> **Gegebene Daten**:
###

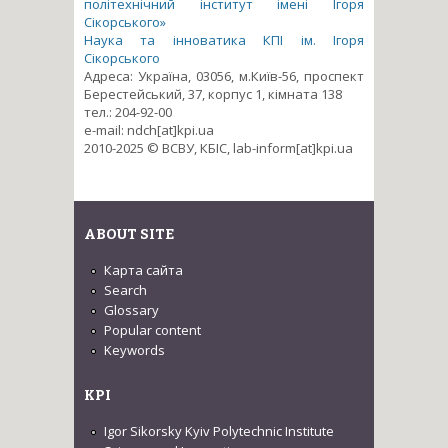
політехнічний інститут імені Ігоря
Сікорського»
Наука та інноватика КПІ ім. Ігоря
Сікорського
Адреса: Україна, 03056, м.Київ-56, проспект
Берестейський, 37, корпус 1, кімната 138
тел.: 204-92-00
e-mail: ndch[at]kpi.ua
2010-2025 © ВСВУ, КБІС, lab-inform[at]kpi.ua
ABOUT SITE
Карта сайта
Search
Glossary
Popular content
Keywords
KPI
Igor Sikorsky Kyiv Polytechnic Institute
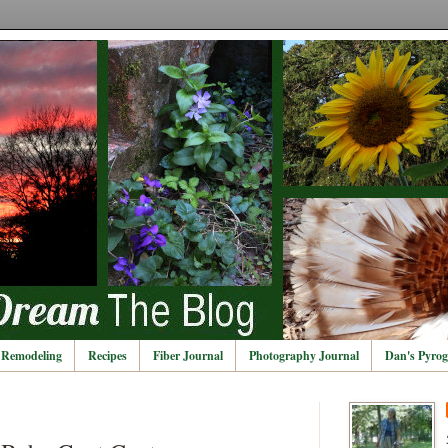
Remodeling
Recipes
Fiber Journal
Photography Journal
Dan's Pyrog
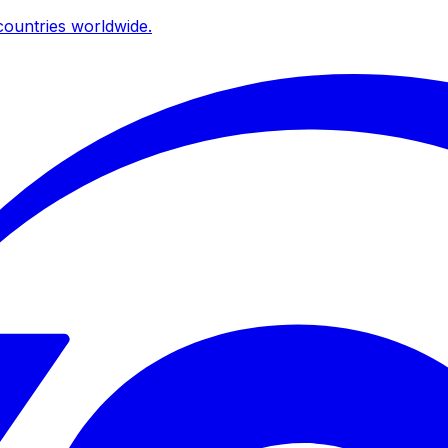
ountries worldwide.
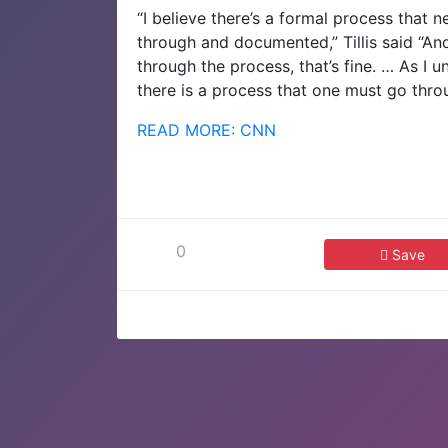
“I believe there’s a formal process that 
through and documented,” Tillis said “An
through the process, that’s fine. … As I
there is a process that one must go thro
READ MORE: CNN
0
Save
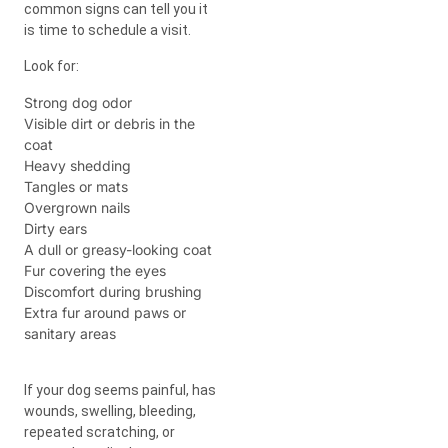
common signs can tell you it
is time to schedule a visit.
Look for:
Strong dog odor
Visible dirt or debris in the
coat
Heavy shedding
Tangles or mats
Overgrown nails
Dirty ears
A dull or greasy-looking coat
Fur covering the eyes
Discomfort during brushing
Extra fur around paws or
sanitary areas
If your dog seems painful, has
wounds, swelling, bleeding,
repeated scratching, or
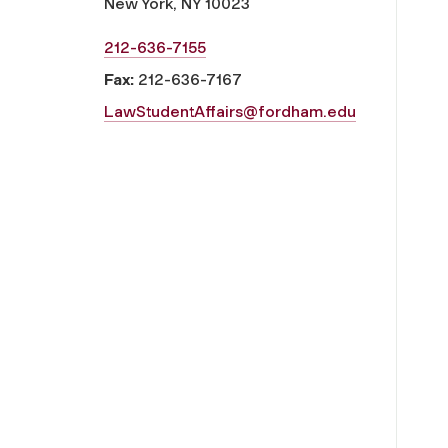
New York, NY 10023
212-636-7155
Fax:
212-636-7167
LawStudentAffairs@fordham.edu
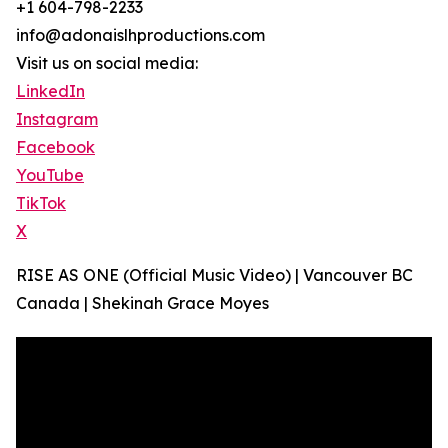
+1 604-798-2233
info@adonaislhproductions.com
Visit us on social media:
LinkedIn
Instagram
Facebook
YouTube
TikTok
X
RISE AS ONE (Official Music Video) | Vancouver BC
Canada | Shekinah Grace Moyes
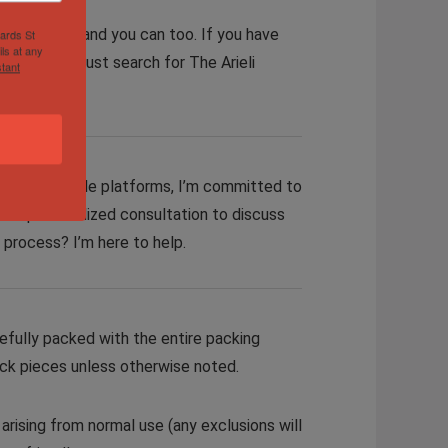
collection and you can too. If you have
hards St
ls at any
 our site. Just search for The Arieli
tant
cross multiple platforms, I’m committed to
er a personalized consultation to discuss
g process? I’m here to help.
efully packed with the entire packing
ock pieces
unless otherwise noted
.
rising from normal use (any exclusions will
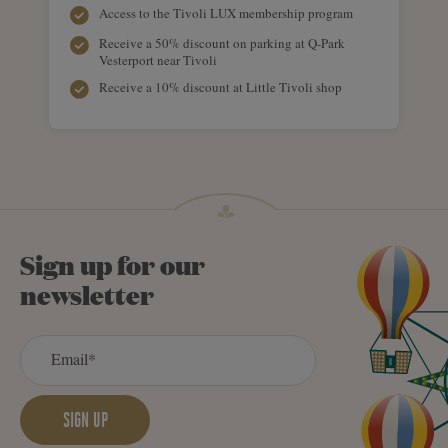
Access to the Tivoli LUX membership program
Receive a 50% discount on parking at Q-Park
Vesterport near Tivoli
Receive a 10% discount at Little Tivoli shop
Sign up for our
newsletter
SIGN UP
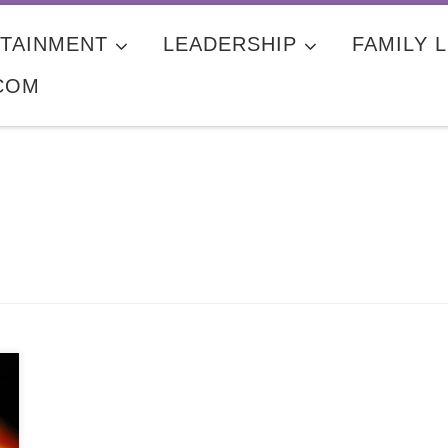
TAINMENT
LEADERSHIP
FAMILY L
COM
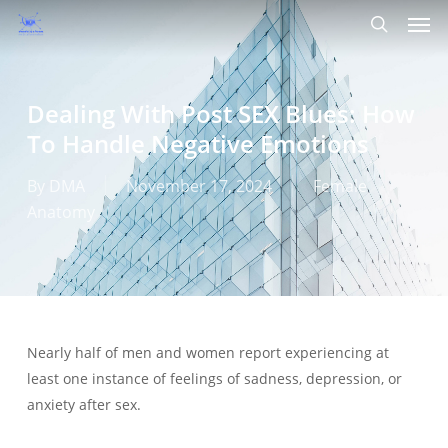
Men
Skip
to
search
main
content
Dealing With Post SEX Blues: How
To Handle Negative Emotions
By
DMA
November 17, 2024
Female
Anatomy
Nearly half of men and women report experiencing at
least one instance of feelings of sadness, depression, or
anxiety after sex.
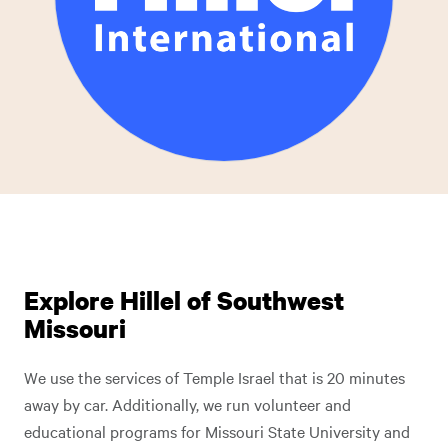
Explore Hillel of Southwest
Missouri
We use the services of Temple Israel that is 20 minutes
away by car. Additionally, we run volunteer and
educational programs for Missouri State University and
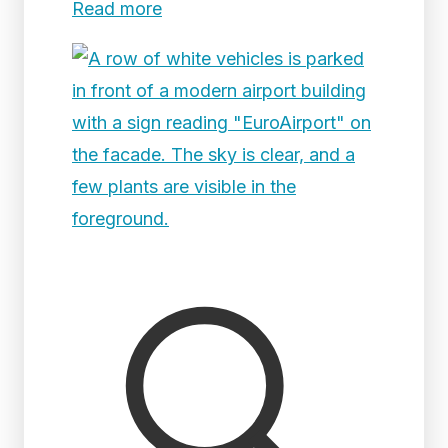
Read more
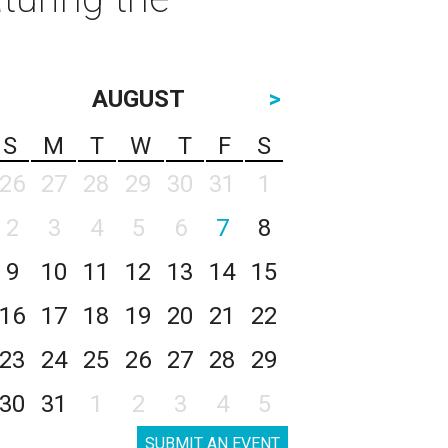
AUGUST
>
S
M
T
W
T
F
S
26
27
28
29
30
31
1
2
3
4
5
6
7
8
9
10
11
12
13
14
15
16
17
18
19
20
21
22
23
24
25
26
27
28
29
30
31
1
2
3
4
5
SUBMIT AN EVENT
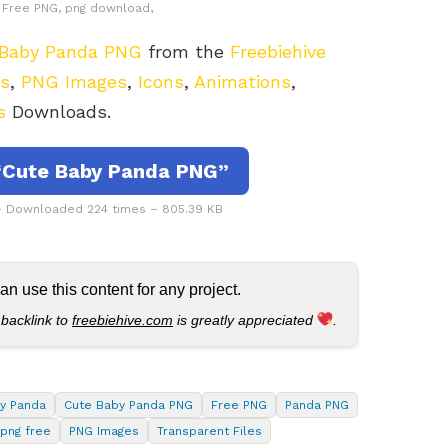
e, Free PNG, png download,
 Baby Panda PNG
from the
Freebiehive
rs
,
PNG Images
,
Icons
,
Animations
,
s
Downloads.
Cute Baby Panda PNG”
 Downloaded 224 times – 805.39 KB
 use this content for any project.
 backlink to
freebiehive.com
is greatly appreciated
.
y Panda
Cute Baby Panda PNG
Free PNG
Panda PNG
png free
PNG Images
Transparent Files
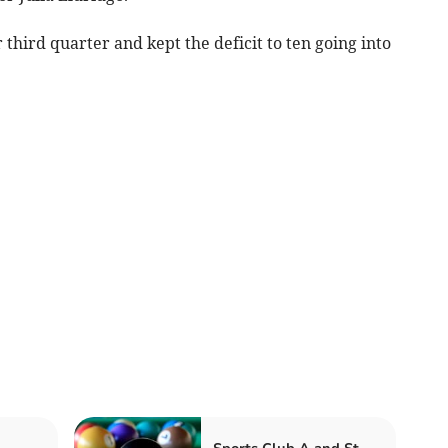
third quarter and kept the deficit to ten going into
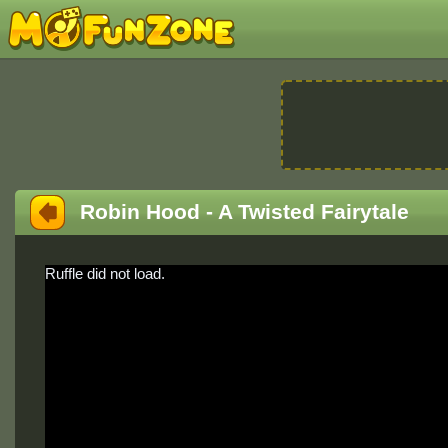
Robin Hood - A Twisted Fairytale
Ruffle did not load.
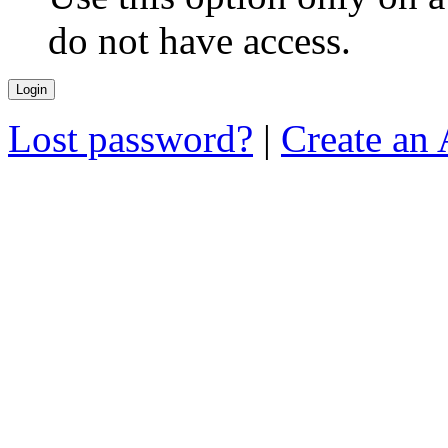
do not have access.
Lost password?
|
Create an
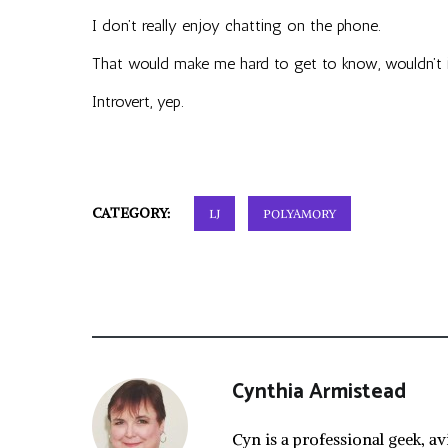
I don’t really enjoy chatting on the phone.
That would make me hard to get to know, wouldn’t 
Introvert, yep.
CATEGORY:
LJ
POLYAMORY
Cynthia Armistead
Cyn is a professional geek, av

###

> **Aufgabe**: Entnimm allen Einträgen oben den Text und gib ihn Zeile für Zeile unverändert wieder. Die Bilder lässt du dabei weg.

> **Antwortbereich**:
політехнічний інститут імені Ігоря
Сікорського»
Наука та інноватика КПІ ім. Ігоря
Сікорського
Адреса: Україна, 03056, м.Київ-56, проспект
Берестейський, 37, корпус 1, кімната 138
тел.: 204-92-00
e-mail: ndch[at]kpi.ua
2010-2025 © ВСВУ, КБІС, lab-inform[at]kpi.ua
ABOUT SITE
Карта сайта
Search
Glossary
Popular content
Keywords
KPI
Igor Sikorsky Kyiv Polytechnic Institute
Remodeling
Recipes
Fiber Journal
Photography Journal
Dan's Pyrog
ountries worldwide.
“I believe there’s a formal process that 
through and documented,” Tillis said “An
through the process, that’s fine. … As I
there is a process that one must go thro
READ MORE: CNN
0
Save
common signs can tell you it
is time to schedule a visit.
Look for:
Strong dog odor
Visible dirt or debris in the
coat
Heavy shedding
Tangles or mats
Overgrown nails
Dirty ears
A dull or greasy-looking coat
Fur covering the eyes
Discomfort during brushing
Extra fur around paws or
sanitary areas
If your dog seems painful, has
wounds, swelling, bleeding,
repeated scratching, or
New York, NY 10023
212-636-7155
Fax:
212-636-7167
LawStudentAffairs@fordham.edu
+1 604-798-2233
info@adonaislhproductions.com
Visit us on social media:
LinkedIn
Instagram
Facebook
YouTube
TikTok
X
RISE AS ONE (Official Music Video) | Vancouver BC
Canada | Shekinah Grace Moyes
collection and you can too. If you have
hards St
ls at any
 our site. Just search for The Arieli
tant
cross multiple platforms, I’m committed to
er a personalized consultation to discuss
g process? I’m here to help.
efully packed with the entire packing
ock pieces
unless otherwise noted
.
rising from normal use (any exclusions will
Access to the Tivoli LUX membership program
Receive a 50% discount on parking at Q-Park
Vesterport near Tivoli
Receive a 10% discount at Little Tivoli shop
Sign up for our
newsletter
SIGN UP
TAINMENT
LEADERSHIP
FAMILY L
COM
Men
Skip
to
search
main
content
Dealing With Post SEX Blues: How
To Handle Negative Emotions
By
DMA
November 17, 2024
Female
Anatomy
Nearly half of men and women report experiencing at
least one instance of feelings of sadness, depression, or
anxiety after sex.
Explore Hillel of Southwest
Missouri
We use the services of Temple Israel that is 20 minutes
away by car. Additionally, we run volunteer and
educational programs for Missouri State University and
Read more
AUGUST
>
S
M
T
W
T
F
S
26
27
28
29
30
31
1
2
3
4
5
6
7
8
9
10
11
12
13
14
15
16
17
18
19
20
21
22
23
24
25
26
27
28
29
30
31
1
2
3
4
5
SUBMIT AN EVENT
e, Free PNG, png download,
 Baby Panda PNG
from the
Freebiehive
rs
,
PNG Images
,
Icons
,
Animations
,
s
Downloads.
Cute Baby Panda PNG”
 Downloaded 224 times – 805.39 KB
 use this content for any project.
 backlink to
freebiehive.com
is greatly appreciated
.
y Panda
Cute Baby Panda PNG
Free PNG
Panda PNG
png free
PNG Images
Transparent Files
third quarter and kept the deficit to ten going into
Robin Hood - A Twisted Fairytale
Ruffle did not load.
do not have access.
Lost password?
|
Create an
I don’t really enjoy chatting on the phone.
That would make me hard to get to know, wouldn’t 
Introvert, yep.
CATEGORY:
LJ
POLYAMORY
Cynthia Armistead
Cyn is a professional geek, av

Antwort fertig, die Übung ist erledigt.